→ Information supplied:
┄┄┄┄┄┄

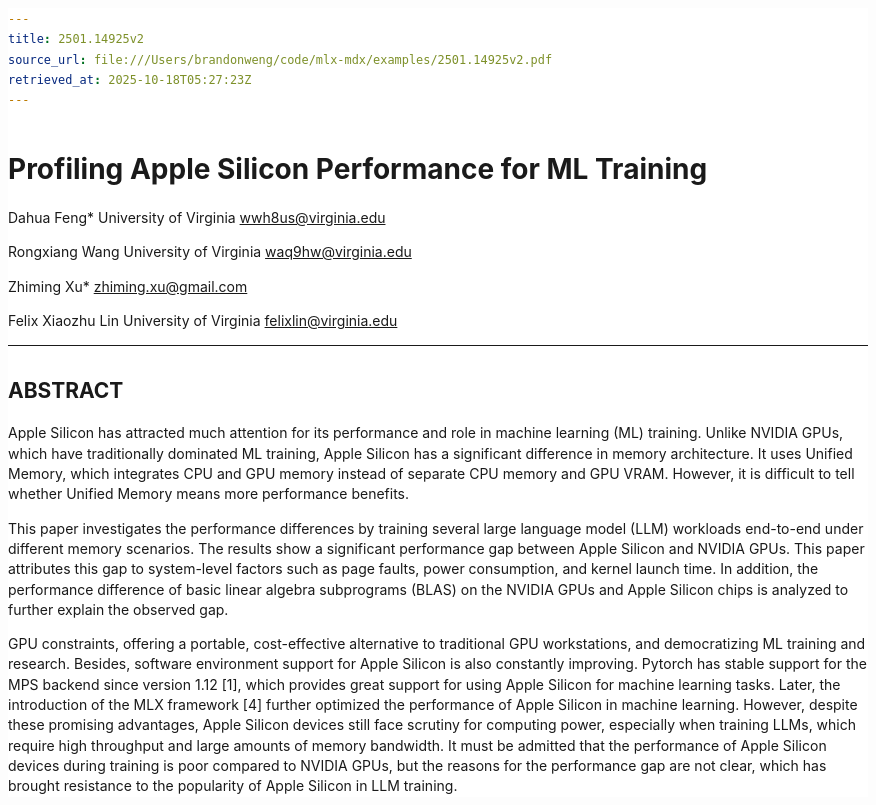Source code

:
 ```yaml
---
title: 2501.14925v2
source_url: file:///Users/brandonweng/code/mlx-mdx/examples/2501.14925v2.pdf
retrieved_at: 2025-10-18T05:27:23Z
---
```

# Profiling Apple Silicon Performance for ML Training

Dahua Feng\*
University of Virginia
wwh8us@virginia.edu

Rongxiang Wang
University of Virginia
waq9hw@virginia.edu

Zhiming Xu\*
zhiming.xu@gmail.com

Felix Xiaozhu Lin
University of Virginia
felixlin@virginia.edu

---

## ABSTRACT

Apple Silicon has attracted much attention for its performance and role in machine learning (ML) training. Unlike NVIDIA GPUs, which have traditionally dominated ML training, Apple Silicon has a significant difference in memory architecture. It uses Unified Memory, which integrates CPU and GPU memory instead of separate CPU memory and GPU VRAM. However, it is difficult to tell whether Unified Memory means more performance benefits.

This paper investigates the performance differences by training several large language model (LLM) workloads end-to-end under different memory scenarios. The results show a significant performance gap between Apple Silicon and NVIDIA GPUs. This paper attributes this gap to system-level factors such as page faults, power consumption, and kernel launch time. In addition, the performance difference of basic linear algebra subprograms (BLAS) on the NVIDIA GPUs and Apple Silicon chips is analyzed to further explain the observed gap.

GPU constraints, offering a portable, cost-effective alternative to traditional GPU workstations, and democratizing ML training and research. Besides, software environment support for Apple Silicon is also constantly improving. Pytorch has stable support for the MPS backend since version 1.12 [1], which provides great support for using Apple Silicon for machine learning tasks. Later, the introduction of the MLX framework [4] further optimized the performance of Apple Silicon in machine learning. However, despite these promising advantages, Apple Silicon devices still face scrutiny for computing power, especially when training LLMs, which require high throughput and large amounts of memory bandwidth. It must be admitted that the performance of Apple Silicon devices during training is poor compared to NVIDIA GPUs, but the reasons for the performance gap are not clear, which has brought resistance to the popularity of Apple Silicon in LLM training.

┄┄┄┄┄┄

→ What you are asked to do: Print the material above word for word, first line through the line with "## ABSTRACT", and leave every picture out.

→ Task solution:
Source code

:
 ```yaml
---
title: 2501.14925v2
source_url: file:///Users/brandonweng/code/mlx-mdx/examples/2501.14925v2.pdf
retrieved_at: 2025-10-18T05:27:23Z
---
```

# Profiling Apple Silicon Performance for ML Training

Dahua Feng\*
University of Virginia
wwh8us@virginia.edu

Rongxiang Wang
University of Virginia
waq9hw@virginia.edu

Zhiming Xu\*
zhiming.xu@gmail.com

Felix Xiaozhu Lin
University of Virginia
felixlin@virginia.edu

---

## ABSTRACT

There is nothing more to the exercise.